Standard ML of New Jersey

This holiday weekend, when I wasn’t busy catching up on reading for my classes (how can I already be behind after only one week?) or finding more bugs in Rhythmbox’s Bonobo interface, I was giving myself a crash-course in Standard ML of New Jersey.

Standard ML of New Jersey (or SML/NJ) is the language the project in CS 502 (grad-level Compilers) will be written in, so I thought it made sense to, you know, learn the language before I need to start working on the projects for the class. Knowing it will also help quite a bit later on in CS 456 (Programming Languages) when we switch over from C to it.

Anyway. SML/NJ is a nifty little (mostly) functional programming language. Even though I haven’t worked with functional languages before, I didn’t have much trouble picking up the basics. I managed to get through pretty much all of Elements of ML Programming by Jeffrey Ullman this weekend (though I merely flipped through the last section, on the specifics of ML syntax), which served as a pretty good introduction to the language.

Functional programming is fundamentally different from imperative languages (like C) and object-oriented languages (like C++ and Java mostly are). Briefly, in imperative languages, you do things by executing statements for their side effects, such as changing values in memory. The object-oriented languages I’ve used are pretty much the same, except they bundle things up into objects.

Functional languages, on the other hand, get things done by evaluating expressions. Instead of looping and changing values in memory, you call functions recursively and create new values. Functions are all over the place and are more flexible than in imperative languages; functions can easily be passed to or returned from other functions, thus allowing you to construct new functions out of old ones at run time.

One of the features of SML/NJ that I really like is its pattern matching. Its case expressions are sort of like case statements in C, but instead of looking for particular values, you can look for structural patterns and decompose data into individual components easily. Even better, function calls are handled using pattern matching. Besides letting you write recursive functions in a really natural way, it pretty much eliminates the need for the visitor pattern you might use in C++ or Java to emulate polymorphic binding on function arguments. If our CS 352 (undergrad-level Compilers) project had used SML/NJ instead of Java, we could’ve eliminated entire classes and a bunch of indirection using this feature alone.

The type system SML/NJ uses is also pretty neat. For one thing, most of the time the compiler can figure out what data type everything is without needing to label everything yourself. There’s also several nifty ways to construct new data types out of old ones; one of them is sort of a cross between enums and unions in C. With these special datatypes and pattern matching, you can do a lot of powerful stuff without a lot of code, and have it still be readable.

Of course, the true test of how much I like SML/NJ will come after I’ve spent a couple of months writing projects in it, instead of what are still largely just first impressions. Only time will tell.

3 Responses

  1. SML sounds like an evil bastard child of LISP and Prolog, with actual useful stuff thrown in. Huh.

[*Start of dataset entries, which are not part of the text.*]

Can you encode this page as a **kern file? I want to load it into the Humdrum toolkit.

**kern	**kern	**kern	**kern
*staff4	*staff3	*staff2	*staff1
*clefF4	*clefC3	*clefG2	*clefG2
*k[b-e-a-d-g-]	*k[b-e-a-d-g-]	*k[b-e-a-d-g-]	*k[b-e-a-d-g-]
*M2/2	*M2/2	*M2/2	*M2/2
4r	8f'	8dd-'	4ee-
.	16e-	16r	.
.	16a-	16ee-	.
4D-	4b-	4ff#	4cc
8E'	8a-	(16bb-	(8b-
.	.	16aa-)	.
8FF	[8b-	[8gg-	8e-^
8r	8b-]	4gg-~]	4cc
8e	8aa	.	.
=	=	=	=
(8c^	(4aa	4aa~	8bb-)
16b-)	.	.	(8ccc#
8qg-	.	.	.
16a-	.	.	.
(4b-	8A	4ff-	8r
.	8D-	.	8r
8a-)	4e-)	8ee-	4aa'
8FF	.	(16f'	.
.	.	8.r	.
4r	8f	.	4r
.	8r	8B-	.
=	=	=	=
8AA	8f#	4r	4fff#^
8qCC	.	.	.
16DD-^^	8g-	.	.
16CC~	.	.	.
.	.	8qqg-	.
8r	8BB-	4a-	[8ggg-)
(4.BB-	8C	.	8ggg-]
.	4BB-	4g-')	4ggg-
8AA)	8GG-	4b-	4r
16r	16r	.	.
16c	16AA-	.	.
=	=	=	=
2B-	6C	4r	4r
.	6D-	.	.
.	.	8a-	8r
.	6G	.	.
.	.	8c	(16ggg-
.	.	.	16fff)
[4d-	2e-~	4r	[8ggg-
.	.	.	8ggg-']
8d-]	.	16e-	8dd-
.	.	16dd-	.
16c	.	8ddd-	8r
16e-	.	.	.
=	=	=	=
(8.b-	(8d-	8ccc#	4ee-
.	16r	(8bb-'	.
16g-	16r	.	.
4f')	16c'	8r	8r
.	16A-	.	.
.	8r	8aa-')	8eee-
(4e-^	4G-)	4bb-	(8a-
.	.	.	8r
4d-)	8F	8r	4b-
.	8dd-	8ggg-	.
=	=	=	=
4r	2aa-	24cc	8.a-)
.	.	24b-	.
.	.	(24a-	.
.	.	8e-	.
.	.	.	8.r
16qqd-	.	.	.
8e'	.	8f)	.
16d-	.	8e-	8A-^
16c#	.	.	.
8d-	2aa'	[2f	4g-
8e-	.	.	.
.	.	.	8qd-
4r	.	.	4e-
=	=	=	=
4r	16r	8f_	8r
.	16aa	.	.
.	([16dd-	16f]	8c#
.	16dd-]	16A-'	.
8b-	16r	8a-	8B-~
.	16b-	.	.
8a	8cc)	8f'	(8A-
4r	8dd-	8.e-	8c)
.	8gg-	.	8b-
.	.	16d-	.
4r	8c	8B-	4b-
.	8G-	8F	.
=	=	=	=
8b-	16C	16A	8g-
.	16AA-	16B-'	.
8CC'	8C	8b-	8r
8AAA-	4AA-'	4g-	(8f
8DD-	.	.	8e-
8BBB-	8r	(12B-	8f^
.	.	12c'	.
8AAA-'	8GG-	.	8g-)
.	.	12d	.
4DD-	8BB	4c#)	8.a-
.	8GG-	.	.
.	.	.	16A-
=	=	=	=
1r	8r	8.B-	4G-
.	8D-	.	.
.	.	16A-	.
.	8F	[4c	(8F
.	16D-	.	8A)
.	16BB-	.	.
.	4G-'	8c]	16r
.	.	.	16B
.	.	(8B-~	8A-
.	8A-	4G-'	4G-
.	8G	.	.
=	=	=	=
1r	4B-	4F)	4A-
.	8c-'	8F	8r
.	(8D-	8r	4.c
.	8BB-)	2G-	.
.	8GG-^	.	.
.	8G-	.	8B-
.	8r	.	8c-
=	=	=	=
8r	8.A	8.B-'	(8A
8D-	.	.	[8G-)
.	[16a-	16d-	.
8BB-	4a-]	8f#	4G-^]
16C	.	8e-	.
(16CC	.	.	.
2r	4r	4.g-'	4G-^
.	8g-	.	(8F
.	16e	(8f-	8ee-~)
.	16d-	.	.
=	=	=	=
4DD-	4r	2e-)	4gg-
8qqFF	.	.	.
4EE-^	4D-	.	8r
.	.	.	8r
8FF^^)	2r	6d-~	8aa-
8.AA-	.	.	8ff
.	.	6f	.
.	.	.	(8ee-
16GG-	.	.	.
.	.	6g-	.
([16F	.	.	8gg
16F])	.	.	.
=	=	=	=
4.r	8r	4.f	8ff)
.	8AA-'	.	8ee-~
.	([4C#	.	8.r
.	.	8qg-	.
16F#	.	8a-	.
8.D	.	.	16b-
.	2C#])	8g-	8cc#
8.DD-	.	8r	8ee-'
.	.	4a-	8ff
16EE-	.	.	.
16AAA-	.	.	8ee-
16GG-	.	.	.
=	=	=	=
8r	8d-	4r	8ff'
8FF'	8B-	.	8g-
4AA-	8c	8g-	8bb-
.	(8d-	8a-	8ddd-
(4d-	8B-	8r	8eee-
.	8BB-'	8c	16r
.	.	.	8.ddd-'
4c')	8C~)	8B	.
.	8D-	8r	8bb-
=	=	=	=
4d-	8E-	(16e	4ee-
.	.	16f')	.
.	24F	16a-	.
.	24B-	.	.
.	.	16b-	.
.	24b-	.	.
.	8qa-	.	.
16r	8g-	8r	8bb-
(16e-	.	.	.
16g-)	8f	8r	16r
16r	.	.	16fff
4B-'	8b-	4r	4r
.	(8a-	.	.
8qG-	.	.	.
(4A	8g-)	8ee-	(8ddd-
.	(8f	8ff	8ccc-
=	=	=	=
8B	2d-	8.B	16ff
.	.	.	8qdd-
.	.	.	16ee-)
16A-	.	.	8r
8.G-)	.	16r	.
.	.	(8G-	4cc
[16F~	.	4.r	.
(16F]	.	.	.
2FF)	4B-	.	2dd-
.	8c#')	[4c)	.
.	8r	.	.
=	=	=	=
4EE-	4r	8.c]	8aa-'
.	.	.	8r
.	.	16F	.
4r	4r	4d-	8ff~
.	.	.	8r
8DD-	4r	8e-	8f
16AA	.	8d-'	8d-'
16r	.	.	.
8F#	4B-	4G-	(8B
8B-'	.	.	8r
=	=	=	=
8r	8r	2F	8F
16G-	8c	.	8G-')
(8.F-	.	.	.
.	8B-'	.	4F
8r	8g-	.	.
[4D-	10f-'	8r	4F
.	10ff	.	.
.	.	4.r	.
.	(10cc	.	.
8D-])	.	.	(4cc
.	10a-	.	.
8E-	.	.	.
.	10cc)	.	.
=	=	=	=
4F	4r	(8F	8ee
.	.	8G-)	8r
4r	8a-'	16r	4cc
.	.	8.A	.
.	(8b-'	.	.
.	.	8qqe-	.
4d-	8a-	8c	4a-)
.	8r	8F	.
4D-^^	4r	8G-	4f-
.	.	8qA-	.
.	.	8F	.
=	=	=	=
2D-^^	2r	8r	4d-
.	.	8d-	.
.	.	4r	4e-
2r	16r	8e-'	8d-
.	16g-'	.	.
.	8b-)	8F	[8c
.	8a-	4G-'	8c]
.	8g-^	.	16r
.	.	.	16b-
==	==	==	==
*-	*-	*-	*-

  2. That could be. About all I know about LISP is that it has Lots of Irritating Silly Parentheses, which SML/NJ doesn’t have too big a problem with. The designers of SML also seem to have recognized that purely functional constructs aren’t always the way to go, and included support for mutable values (references and arrays) and iterative constructs (while loops).

  3. Modern versions of LISP sort-of have mutables (set-q) and some pseudo-iterative constructs (which can be emulated via lambda anyway).

    LISP’s syntax is messy because it was originally intended to be the internal compiled representation for a higher-level language, but somewhere along the line the LISP developers decided that the internal representation was good enough. I’d imagine that if they’d actually done the higher-level language it would have looked somewhat like Tcl (which, incidentally, is my favorite functional/imperative/OO-hybrid language).

Comments are closed.